The Record ( — Wednesday, May 13, 2009


A coalition of labor unions, environmental groups and other liberal organizations is asking Governor Corzine to fix the state's budget problems by raising taxes on the wealthy.

Higher taxes on businesses and those making $300,000 or more annually could generate $437 million in new revenue, according to the Better Choices for New Jersey coalition.

Steeper registration fees for the owners of SUVs and other heavy gas-guzzling vehicles would bring in another $80 million, the coalition members said Wednesday during a State House news conference.

Governor Corzine is expected to announce his remedies Thursday to fix a state budget that has been rocked by revenue losses brought by the bad economy.

The governor has already cut departmental spending and put state workers on unpaid furloughs to save cash, but he still faces a roughly $1.2 billion deficit for the budget in place through June 30.

The state constitution requires Corzine and the Legislature to maintain a balanced budget.

The Legislature, meanwhile, is also considering the governor's $29.8 billion spending plan for the budget year that begins July 1.

State Treasurer David Rousseau is scheduled to appear before lawmakers next week to update revenue forecasts and discuss additional cuts for the new budget.

Republicans have been pressing Corzine to cut spending to ease the budget problems, citing programs such as those that provide special funding for inner cities and preschool education as examples.

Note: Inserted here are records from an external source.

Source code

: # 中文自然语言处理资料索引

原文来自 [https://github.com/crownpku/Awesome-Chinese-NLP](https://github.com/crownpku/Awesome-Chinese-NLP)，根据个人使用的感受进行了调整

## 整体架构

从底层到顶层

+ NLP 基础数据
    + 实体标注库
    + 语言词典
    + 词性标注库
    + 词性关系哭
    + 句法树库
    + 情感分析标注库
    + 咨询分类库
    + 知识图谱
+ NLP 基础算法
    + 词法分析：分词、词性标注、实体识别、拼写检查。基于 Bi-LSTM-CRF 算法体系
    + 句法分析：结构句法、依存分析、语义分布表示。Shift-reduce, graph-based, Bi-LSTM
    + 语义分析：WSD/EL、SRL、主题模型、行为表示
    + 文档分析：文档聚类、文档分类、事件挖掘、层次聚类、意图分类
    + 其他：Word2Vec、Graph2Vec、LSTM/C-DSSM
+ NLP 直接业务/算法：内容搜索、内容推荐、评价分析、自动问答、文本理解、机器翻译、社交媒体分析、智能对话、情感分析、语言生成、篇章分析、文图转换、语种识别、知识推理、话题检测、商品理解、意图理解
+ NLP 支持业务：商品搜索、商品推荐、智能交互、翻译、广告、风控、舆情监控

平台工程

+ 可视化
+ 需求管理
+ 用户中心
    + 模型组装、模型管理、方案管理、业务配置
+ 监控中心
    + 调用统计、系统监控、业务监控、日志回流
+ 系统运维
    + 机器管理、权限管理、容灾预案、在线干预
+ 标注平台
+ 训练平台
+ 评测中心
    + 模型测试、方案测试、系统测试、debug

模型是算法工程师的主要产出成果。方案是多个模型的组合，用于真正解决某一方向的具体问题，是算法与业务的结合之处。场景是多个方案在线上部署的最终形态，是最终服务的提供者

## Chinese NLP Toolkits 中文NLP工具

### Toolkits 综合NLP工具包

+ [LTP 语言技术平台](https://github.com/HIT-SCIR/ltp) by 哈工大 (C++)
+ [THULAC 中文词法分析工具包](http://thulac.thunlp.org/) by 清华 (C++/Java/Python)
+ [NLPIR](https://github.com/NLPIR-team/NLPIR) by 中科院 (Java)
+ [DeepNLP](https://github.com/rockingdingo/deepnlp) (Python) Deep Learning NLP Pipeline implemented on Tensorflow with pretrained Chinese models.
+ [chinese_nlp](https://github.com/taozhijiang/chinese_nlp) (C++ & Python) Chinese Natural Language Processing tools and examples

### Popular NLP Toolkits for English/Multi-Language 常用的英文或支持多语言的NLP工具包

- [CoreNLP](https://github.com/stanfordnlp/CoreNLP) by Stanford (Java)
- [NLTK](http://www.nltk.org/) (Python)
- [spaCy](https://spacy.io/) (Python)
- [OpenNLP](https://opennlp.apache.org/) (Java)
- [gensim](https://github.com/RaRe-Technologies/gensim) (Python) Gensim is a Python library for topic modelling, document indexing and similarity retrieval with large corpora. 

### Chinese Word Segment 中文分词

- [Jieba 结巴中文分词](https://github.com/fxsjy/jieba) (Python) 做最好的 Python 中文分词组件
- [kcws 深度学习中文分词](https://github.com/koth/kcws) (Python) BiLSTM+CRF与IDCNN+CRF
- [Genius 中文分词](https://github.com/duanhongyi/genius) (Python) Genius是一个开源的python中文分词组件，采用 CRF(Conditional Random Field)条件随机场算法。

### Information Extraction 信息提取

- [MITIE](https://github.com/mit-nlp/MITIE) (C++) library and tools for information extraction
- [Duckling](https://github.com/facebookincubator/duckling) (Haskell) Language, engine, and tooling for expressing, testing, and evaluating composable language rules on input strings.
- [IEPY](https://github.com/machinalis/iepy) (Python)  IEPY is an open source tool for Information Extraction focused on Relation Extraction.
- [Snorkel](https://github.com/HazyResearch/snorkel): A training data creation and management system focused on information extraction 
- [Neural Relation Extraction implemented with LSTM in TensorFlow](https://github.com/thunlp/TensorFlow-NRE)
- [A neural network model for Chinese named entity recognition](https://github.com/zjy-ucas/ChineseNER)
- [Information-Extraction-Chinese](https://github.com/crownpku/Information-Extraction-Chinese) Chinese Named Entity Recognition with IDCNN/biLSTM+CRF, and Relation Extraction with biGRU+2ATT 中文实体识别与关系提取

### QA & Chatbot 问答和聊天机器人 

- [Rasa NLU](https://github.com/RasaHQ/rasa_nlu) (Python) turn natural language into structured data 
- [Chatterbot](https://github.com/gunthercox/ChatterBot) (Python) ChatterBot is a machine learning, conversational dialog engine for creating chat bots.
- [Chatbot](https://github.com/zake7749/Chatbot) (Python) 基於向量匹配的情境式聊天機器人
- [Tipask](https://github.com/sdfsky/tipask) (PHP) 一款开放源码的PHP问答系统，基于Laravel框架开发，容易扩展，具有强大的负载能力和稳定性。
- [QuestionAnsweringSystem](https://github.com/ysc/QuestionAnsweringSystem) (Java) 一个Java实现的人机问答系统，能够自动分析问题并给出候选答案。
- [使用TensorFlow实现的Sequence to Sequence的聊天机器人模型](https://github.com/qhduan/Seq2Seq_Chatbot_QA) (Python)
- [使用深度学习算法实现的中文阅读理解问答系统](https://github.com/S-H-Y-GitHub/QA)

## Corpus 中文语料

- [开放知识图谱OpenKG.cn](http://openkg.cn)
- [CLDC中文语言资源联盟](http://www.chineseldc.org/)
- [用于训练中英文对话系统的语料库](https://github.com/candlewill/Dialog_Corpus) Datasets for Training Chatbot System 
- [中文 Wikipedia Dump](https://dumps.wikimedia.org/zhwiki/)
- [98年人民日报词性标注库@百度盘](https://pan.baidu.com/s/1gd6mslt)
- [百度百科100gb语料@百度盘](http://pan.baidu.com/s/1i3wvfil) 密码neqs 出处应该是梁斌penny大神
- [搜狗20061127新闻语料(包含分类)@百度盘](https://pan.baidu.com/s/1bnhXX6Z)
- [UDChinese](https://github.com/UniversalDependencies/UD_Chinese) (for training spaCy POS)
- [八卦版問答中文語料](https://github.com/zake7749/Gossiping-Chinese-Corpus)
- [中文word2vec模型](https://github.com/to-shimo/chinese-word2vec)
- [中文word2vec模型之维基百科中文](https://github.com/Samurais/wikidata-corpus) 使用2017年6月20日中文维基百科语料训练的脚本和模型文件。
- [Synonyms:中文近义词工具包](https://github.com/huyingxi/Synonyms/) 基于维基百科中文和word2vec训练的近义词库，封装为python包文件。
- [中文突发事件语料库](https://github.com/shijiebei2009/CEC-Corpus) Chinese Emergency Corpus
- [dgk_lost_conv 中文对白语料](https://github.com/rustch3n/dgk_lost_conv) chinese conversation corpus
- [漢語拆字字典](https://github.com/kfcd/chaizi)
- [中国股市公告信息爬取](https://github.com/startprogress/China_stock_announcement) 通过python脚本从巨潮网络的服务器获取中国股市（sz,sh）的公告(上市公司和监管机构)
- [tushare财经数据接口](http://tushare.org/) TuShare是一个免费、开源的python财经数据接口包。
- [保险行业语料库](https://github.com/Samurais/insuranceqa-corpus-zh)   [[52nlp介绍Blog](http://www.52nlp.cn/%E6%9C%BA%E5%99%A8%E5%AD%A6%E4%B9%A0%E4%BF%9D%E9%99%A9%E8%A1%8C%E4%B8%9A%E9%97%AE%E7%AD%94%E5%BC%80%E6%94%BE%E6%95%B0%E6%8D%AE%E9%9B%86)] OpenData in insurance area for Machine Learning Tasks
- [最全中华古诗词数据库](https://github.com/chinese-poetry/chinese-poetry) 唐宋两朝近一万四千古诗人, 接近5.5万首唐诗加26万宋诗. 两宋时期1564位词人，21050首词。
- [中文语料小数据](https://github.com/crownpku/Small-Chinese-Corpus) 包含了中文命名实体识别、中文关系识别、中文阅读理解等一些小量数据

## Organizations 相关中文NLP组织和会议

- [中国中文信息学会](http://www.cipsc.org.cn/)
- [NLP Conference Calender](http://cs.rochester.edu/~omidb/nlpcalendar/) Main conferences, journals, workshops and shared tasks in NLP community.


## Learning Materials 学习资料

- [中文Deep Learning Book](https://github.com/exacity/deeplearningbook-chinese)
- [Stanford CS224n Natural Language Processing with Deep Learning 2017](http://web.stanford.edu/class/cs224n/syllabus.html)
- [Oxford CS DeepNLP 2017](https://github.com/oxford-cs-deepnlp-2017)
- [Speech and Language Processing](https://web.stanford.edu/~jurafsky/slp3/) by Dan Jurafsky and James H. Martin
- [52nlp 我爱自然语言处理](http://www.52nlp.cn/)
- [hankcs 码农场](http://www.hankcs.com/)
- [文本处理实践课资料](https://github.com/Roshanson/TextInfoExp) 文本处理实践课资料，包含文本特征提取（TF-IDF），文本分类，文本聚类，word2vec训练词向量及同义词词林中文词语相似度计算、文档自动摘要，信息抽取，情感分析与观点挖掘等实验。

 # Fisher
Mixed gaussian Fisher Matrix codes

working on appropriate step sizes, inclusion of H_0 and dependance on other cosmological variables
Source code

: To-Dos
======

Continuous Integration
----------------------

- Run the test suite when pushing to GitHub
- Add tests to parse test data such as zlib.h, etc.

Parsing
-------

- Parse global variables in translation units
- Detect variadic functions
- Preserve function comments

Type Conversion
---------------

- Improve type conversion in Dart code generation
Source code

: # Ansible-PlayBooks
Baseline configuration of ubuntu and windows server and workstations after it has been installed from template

"I am not questioning the need to protect our most vulnerable — sick and disabled people and working-class parents — but Governor Corzine and his legislative allies continue to ignore some very obvious places to cut, which would be fair to the entire state, not just a particular constituency," said Assembly Republican Leader Alex DeCroce, R-Morris. "There is no justification for continuing to use the state's budget for political payoffs when so many middle class property taxpayers are losing jobs and struggling to stay afloat."

Corzine's office did not immediately respond to requests for comment Wednesday.

But Eva Bonime, executive director of New Jersey Working Families and coordinator of Better Choices for New Jersey, said the budget has been cut enough.

The coalition's plan provides $517 million in new revenue for the budget by placing more of the burden on "those can afford to pay a little more," Bonime said.

Coalition members will be pressing Corzine and the Legislature to adopt its ideas during the next six weeks leading up to June 30. The group formed last year when Corzine also sought to reduce state spending through widespread cuts.

"There are better choices," said Ev Liebman, director of organizing and advocacy for New Jersey Citizen Action.

They also bristled at any suggestion that the state's taxes on businesses and the wealthy are already too high — a frequent complaint of New Jersey's business community.

"We don't have a bad business climate," said Mary Forsberg, interim president of New Jersey Policy Perspective, a Trenton-based think tank. "It really is a semantic thing."